En
un mundo globalizado como el nuestro, donde las fronteras han perdido
el sentido que un día tuvieron (aunque muchos se empeñen en
demostrar lo contrario), todo se mezcla de forma natural. Lenguas,
culturas, experiencias, formas de ver la vida, olores y sabores. Si
combinamos sabores, utilizando las dosis adecuadas y sazonando con
cuidado, nuestro paladar se enriquece gracias a una simbiosis
inevitable. Porque detrás está el placer que experimentamos al
sentir algo nuevo y vivir de una forma más completa.
Podemos
dar la vuelta al mundo sin abandonar nuestra propia ciudad. Basta con
salir a la calle y entrar en cualquiera de los establecimientos que
importan exóticos sabores. Incluso los restaurantes locales incluyen
cada vez con más frecuencia especialidades extranjeras, en muchos
casos convertidas en una sutil pincelada. Y cuando vivimos lejos de
nuestra tierra, la distancia se hace más llevadera gracias a esos
pequeños guiños: a las tiendas o bares españoles que encontramos a
nuestro paso o a los cocineros locales que asumen nuestras
tradiciones como un estimulante reto.
Me
serviré de una curiosa anécdota para ilustrar esa forma de mezclar
culturas. Sucedió hace más de un año, pero no viene mal recordar
el calor de una tarde de agosto ahora que el frío ha llegado para
quedarse. Buscaba la terraza de un bar junto con unos amigos
franceses, cuando la sombra de un toldo nos llamó a gritos. La
pizarra extendida en la calle nos invitó a probar la sangría casera
o "fait maison", apelativo que adoran los franceses,
como si el simple hecho de haber sido producida in situ fuera
garantía de algo, obviando la destreza o torpeza de su autor. Y
cuando se trata de un producto español elaborado en el extranjero,
soy más que escéptico. Tras la paella con chorizo, miedo me da ver
lo que los galos han hecho con nuestra veraniega bebida. Aún así
cedí y pedimos una ronda de sangría francesa. Cualquier excusa es buena para
mirarse a los ojos y gritar santé.
Entonces
llegó la sorpresa: la sangría estaba de muerte. Refrescante, muy
sabrosa, con un toque generoso de fruta y con el punto perfecto de
alcohol. En los ocho años que llevo en Francia no había probado una
sangría tan buena. Incluso cuando voy a España me cuesta encontrar
algo parecido entre el aguachirle que sirven a los turistas. Así se
lo dije al dueño del bar cuando volvió a la mesa y le pedimos otra
ronda. Chapeau, como decís vosotros, y olé, como decimos
nosotros. Le pregunté si era español, había vivido al sur de los
Pirineos o tenía familia allí, pero ninguna de mis suposiciones
resultó acertada. No hace falta ser español para hacer una buena
sangría, me dijo, tajante. Y hasta nos invitó a venir en septiembre
para probar su paella, que prepara cada año durante las fiestas del
barrio. Le pregunté si le echaba chorizo y me respondió con una
sonrisa. El punto justo, dijo.
Volvió
al otro lado de la barra y me quedé pensativo. Qué razón tenía.

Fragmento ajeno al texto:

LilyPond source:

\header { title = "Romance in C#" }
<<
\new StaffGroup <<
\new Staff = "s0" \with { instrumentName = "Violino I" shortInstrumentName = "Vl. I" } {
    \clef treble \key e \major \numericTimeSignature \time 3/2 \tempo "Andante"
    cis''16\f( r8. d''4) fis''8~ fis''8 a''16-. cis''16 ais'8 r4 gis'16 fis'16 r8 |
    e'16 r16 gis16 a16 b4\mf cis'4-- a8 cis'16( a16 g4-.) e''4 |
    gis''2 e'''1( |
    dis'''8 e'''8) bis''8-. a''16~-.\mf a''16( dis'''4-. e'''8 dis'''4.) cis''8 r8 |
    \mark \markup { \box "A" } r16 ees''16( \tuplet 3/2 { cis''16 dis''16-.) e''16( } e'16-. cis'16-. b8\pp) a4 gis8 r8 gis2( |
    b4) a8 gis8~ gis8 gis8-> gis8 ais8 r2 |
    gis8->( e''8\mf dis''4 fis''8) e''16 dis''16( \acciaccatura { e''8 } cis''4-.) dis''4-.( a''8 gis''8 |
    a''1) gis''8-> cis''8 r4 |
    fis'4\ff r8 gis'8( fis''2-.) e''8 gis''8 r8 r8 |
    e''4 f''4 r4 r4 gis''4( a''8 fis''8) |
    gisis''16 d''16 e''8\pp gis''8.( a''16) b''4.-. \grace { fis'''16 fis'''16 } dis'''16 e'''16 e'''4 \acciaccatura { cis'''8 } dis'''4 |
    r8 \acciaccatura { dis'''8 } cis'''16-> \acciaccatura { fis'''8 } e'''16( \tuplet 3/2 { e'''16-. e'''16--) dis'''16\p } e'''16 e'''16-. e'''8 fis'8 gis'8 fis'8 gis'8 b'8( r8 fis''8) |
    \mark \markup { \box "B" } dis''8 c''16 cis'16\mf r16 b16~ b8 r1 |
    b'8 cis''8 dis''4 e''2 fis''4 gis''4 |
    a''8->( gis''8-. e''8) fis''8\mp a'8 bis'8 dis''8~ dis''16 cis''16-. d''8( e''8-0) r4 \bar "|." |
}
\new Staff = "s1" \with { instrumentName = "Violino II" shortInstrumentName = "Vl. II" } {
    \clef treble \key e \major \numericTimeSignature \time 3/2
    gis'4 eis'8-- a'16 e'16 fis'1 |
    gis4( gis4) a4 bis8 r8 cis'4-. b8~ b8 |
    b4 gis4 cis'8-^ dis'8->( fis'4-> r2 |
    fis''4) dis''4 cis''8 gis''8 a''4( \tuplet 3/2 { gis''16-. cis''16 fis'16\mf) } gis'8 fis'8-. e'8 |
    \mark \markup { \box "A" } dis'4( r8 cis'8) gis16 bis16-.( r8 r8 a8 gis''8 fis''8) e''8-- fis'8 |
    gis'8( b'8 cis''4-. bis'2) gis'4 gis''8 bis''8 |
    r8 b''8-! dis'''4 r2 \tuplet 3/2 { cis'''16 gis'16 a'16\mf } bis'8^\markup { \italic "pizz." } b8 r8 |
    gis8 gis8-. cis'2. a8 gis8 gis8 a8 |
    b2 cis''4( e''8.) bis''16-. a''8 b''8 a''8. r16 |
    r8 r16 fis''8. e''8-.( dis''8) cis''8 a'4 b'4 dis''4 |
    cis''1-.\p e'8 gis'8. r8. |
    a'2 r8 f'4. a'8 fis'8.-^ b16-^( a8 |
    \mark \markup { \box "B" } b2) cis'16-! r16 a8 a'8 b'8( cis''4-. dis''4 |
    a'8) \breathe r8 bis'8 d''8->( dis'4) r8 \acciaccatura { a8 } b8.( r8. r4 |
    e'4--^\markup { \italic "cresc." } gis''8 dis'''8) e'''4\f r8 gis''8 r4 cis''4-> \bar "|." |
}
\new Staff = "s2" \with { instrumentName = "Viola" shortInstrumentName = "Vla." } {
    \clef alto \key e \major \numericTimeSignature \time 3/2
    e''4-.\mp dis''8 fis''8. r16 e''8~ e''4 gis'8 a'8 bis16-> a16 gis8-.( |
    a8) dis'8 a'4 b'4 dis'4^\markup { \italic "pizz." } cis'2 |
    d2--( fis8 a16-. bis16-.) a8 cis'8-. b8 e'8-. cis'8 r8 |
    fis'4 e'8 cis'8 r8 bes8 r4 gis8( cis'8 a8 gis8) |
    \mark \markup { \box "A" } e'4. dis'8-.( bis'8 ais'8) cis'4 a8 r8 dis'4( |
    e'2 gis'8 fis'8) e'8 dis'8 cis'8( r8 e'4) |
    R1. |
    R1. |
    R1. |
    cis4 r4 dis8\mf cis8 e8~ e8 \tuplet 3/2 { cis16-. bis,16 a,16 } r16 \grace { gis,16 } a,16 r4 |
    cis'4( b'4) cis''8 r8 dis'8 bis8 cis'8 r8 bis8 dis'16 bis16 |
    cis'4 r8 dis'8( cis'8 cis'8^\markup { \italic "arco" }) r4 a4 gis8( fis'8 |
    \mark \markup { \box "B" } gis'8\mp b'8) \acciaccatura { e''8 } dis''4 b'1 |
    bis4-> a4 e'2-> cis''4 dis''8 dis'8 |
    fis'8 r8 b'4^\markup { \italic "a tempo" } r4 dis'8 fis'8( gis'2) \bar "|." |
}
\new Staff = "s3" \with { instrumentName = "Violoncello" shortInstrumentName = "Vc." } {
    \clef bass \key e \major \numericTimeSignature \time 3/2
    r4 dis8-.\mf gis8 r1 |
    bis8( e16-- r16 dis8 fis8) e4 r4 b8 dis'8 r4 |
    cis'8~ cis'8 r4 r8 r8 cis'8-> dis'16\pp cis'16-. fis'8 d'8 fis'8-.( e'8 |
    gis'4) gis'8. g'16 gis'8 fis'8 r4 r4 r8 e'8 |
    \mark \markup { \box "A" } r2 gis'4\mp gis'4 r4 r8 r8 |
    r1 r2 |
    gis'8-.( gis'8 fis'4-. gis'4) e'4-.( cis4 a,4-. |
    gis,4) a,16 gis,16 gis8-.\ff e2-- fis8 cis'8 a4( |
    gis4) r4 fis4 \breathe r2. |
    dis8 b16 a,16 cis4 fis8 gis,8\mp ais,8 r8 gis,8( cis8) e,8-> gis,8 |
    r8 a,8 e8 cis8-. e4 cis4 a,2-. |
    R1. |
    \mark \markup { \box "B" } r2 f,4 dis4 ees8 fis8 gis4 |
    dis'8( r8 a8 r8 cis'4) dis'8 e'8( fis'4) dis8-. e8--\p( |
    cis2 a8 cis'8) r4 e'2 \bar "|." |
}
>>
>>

Cuando algo, como una receta, trasciende al subconsciente colectivo,
cualquiera puede usarlo a su conveniencia. Al igual que descargamos
información de una nube de datos, podemos enriquecernos gracias a
ese saber mundial y hacerlo nuestro, añadiendo un personal toque. No
significa que desvirtuemos el original, sino que nuestra aportación
debe suponer el digno complemento a una centenaria tradición.
Podemos echarle chorizo a una paella, o lo que nos apetezca, siempre
que el resultado valga la pena. Al igual que podemos hacer un coulant
au chocolat, un wok o sushi. Y aunque repruebo la
mayoría de las consecuencias de la globalización, reconozco mi
debilidad por un privilegio al que nuestros antecesores no tuvieron
acceso. Me gusta comer japonés una vez al mes, ir a un restaurante
chino o tailandés para celebrar una ocasión especial o recurrir a
un kebab cuando no tengo tiempo para cocinar.
Si
no pedimos una tercera ronda de sangría fue porque ya empezaban a
subir a la cabeza las dos anteriores. Antes de irnos, una música
familiar me sacó de mi pensamientos. Al principio me pareció una
melodía habitual, pero después me sorprendió reconocer un ritmo
que hacía tiempo no escuchaba. Era un pasodoble. Me dí la vuelta y
el dueño me sonrió desde el interior del bar. Poco importaba que
personalmente aborreciera aquella cantinela. Además de buen
cocinero, el tipo era un cachondo. Chapeau, amigo. Algún día
vendré a probar tu paella. Aunque le pongas chorizo.